Meditating on Nelson and Population Growth

The city’s motto is 'Palmam qui meruit ferat'. (Let him, who has earned it, bear the palm.) Not sure that reflects a modern New Zealand city. Why does Nelson deserve a palm?

In terms of ambience and style, Nelson City reminds me of the New Zealand I grew up in half a century and more ago. I do not mean that it is not a modern city. The shops reflect today’s customers – gone are butchers, haberdasheries and milk bars – and there is a steady increase of good quality restaurants. Sadly, despite the city centre being graced by many charming old and new buildings, there are the odd ugly-modernist few; there should be a special corner of hell reserved for their developers and architects (if any were involved). As you might expect, the suburbs beyond the city centre are as straggly as in my childhood. (Not a bad place to grow up in though.)

Community facilities have steadily developed. Among my interests, I notice the expanded Suter Art Gallery (and there are dealer galleries), a much better museum on Trafalgar St, while the refurbished Nelson Centre for the Musical Arts has a splendid acoustic even if it was a little small for the crowds attending the Adam Chamber Music Festival.

Nelson’s climate and ambience has attracted retirees from elsewhere in New Zealand who have added to its cultural depth. Close to the centre there is sea and hills for those with an outdoors bent. Younger professionals of above average quality, pursuing the lifestyle Nelson offers, staff schools and health facilities to give the province a higher standard of education and healthcare than is normal for such districts.

It is partly that there is a good integration between town and country – many of our provincial centres are like that, although sadly our main cities have become isolated. The region has especially benefited from labour-intensive horticulture and vineyards in a way other places have not. Tourism is another key industry. All are affected by capacity constraints.

On the other hand, Nelson is a bit isolated from the rest of New Zealand by land and sea; the airport is not too bad. Connectivity between regions may be key to regional development.

This is not to be complacent. Projections suggest that much of the city centre could be inundated as sea levels rise. On average they have risen 30cms in the last century (‘average’, because earthquakes shift land up and down). I suppose Nelson could cope with another 30cms, although there would be less protection from storm surges and tsunamis. But if the ice caps melt faster than in the past, parts of coastal Nelson may be in trouble. Perhaps they should import some Dutch workers to build dykes on the Boulder Bank.

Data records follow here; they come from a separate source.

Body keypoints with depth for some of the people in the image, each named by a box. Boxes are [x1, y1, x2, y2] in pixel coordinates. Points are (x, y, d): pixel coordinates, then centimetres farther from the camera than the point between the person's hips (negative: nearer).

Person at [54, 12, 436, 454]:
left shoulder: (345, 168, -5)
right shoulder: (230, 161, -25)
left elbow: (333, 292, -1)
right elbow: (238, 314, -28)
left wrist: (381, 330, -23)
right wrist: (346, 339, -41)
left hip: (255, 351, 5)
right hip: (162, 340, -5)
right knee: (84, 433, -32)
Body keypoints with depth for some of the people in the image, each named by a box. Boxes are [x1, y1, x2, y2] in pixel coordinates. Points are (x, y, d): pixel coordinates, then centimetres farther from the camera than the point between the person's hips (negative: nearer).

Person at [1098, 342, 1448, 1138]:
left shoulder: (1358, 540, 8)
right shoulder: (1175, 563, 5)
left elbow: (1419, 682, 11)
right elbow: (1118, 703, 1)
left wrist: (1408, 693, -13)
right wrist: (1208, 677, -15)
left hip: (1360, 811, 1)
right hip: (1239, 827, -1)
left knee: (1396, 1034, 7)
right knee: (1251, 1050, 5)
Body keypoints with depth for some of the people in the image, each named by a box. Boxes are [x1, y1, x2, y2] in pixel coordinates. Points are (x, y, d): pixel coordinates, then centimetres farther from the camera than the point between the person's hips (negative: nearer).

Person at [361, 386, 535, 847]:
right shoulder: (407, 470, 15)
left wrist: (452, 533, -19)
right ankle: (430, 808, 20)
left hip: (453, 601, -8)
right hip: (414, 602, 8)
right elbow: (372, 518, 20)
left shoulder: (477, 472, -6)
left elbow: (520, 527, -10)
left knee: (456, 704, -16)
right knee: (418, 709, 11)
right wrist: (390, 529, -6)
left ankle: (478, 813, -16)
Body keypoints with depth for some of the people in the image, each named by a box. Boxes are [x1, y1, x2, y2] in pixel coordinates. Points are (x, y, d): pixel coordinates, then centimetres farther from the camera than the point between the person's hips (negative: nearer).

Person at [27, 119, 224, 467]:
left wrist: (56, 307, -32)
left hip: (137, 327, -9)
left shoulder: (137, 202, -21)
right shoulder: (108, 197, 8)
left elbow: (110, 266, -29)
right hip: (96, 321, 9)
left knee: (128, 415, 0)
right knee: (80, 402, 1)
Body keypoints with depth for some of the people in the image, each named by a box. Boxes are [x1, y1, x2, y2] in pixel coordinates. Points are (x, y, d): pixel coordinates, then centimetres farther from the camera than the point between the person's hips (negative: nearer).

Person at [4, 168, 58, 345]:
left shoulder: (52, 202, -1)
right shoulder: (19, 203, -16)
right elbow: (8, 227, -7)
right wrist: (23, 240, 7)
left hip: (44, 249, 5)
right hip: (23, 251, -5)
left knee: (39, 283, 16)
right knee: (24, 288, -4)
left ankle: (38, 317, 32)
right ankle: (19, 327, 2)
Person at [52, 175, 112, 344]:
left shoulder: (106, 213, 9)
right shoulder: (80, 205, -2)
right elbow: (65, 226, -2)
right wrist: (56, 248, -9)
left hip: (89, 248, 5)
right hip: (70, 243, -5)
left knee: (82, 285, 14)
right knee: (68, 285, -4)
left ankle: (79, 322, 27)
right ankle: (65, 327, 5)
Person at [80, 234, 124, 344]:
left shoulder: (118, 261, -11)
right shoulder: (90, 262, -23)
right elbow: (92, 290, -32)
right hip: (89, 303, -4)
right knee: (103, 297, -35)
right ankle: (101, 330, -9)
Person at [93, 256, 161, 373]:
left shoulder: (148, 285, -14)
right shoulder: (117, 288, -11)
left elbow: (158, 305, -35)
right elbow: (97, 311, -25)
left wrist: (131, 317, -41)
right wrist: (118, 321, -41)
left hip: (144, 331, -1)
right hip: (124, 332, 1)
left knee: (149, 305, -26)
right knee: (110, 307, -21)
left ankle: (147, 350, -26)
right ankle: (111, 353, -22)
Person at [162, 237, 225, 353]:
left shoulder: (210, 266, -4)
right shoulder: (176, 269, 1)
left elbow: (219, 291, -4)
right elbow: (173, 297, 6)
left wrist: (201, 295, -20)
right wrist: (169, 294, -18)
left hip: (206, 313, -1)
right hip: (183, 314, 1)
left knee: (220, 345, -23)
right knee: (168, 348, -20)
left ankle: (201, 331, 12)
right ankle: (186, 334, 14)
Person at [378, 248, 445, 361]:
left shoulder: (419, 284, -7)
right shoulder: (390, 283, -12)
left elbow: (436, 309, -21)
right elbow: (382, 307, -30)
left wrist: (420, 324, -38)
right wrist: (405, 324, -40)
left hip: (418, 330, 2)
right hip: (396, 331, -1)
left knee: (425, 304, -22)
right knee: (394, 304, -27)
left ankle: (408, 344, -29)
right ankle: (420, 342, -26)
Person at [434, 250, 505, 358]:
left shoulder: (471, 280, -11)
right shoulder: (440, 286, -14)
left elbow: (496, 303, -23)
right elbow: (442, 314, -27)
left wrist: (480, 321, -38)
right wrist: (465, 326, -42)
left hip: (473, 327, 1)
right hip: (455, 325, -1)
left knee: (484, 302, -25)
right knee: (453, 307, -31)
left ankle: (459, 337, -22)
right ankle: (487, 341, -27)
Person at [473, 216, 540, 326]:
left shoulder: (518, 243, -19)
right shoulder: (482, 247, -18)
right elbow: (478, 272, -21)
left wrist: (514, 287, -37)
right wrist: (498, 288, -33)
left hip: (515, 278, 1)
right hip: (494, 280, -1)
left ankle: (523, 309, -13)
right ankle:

More immediate is the pressure of population. The two road routes to the south can be almost as congested as is taken for granted in the main centres. (On the other hand in the weekend I was jaywalking across inner city streets as I did as a child.)

There is a proposal to put in a third southern route. It may seem obvious to relieve the Waimea and Coast Roads although the congestion will be just shifted south, and any relief will be temporary if population pressures continue with more suburbs straggling further to the south.

But wait a minute. Is not the ambience of Nelson, comparable to that of the places we grew up in, a consequence of the relatively low population pressure? Is Nelson doomed to be as busy as our main centres already are?

The population of the Nelson-Tasman region is projected to grow by between 11,000 and 25,000 residents by 2043 to reach as high 130,000. That is about the same increase as occurred over the last twenty years. Can the region cope with it and maintain its ambience? Let me make two points.

First, coping will partly depend upon the sensitivity of the leadership to preserving the values I have just described. From the reports I have seen, there is a focus on the need for population growth with no attention to its human and environmental impact. I am reminded of Jim McAloon’s Nelson: A Regional History, which describes Nelson’s political development as ‘boosterism’, the not always ethical scramble to attract business to the region so that some inhabitants benefit commercially at the expense of the many and their living environment. (As an aside, Jim has just been appointed to a full chair in history; the Victoria University of Wellington is to be congratulated on its appointment.)

Second, the official population projections are largely mechanical. There is no thoughtful process in government concerned with population policy and its regional dispersion.

Once I thought gradual population growth was a good thing for New Zealand, particularly as a small contribution to the relief of the rest of the world. (And I celebrate the diversity it generates so evident on the streets of Nelson.) I am less sure today as I see the pressures population and economic growth has placed on the environment.

I certainly never supported the laissez faire policy of the last decade in which anyone has been welcome if they are rich enough or added to someone else’s riches. Perhaps the reconciliation is the first point; it is not population growth that matters but how it is handled. I’m afraid our recent record has been to ignore the living and natural environment. If we are going to continue that incompetence, perhaps we should aim for minimum population growth until we learn to manage better. Especially in Nelson.

(Other readers may have other favourite provincial centres. Fair enough. They are probably not doing as well as Nelson. Hopefully some of the lessons sketched above are relevant. If we can get them functioning better, their population growth will ease population pressures elsewhere in the country. It is a pity that a tiny portion of the Provincial Growth Fund has not been put aside to think about such issues.)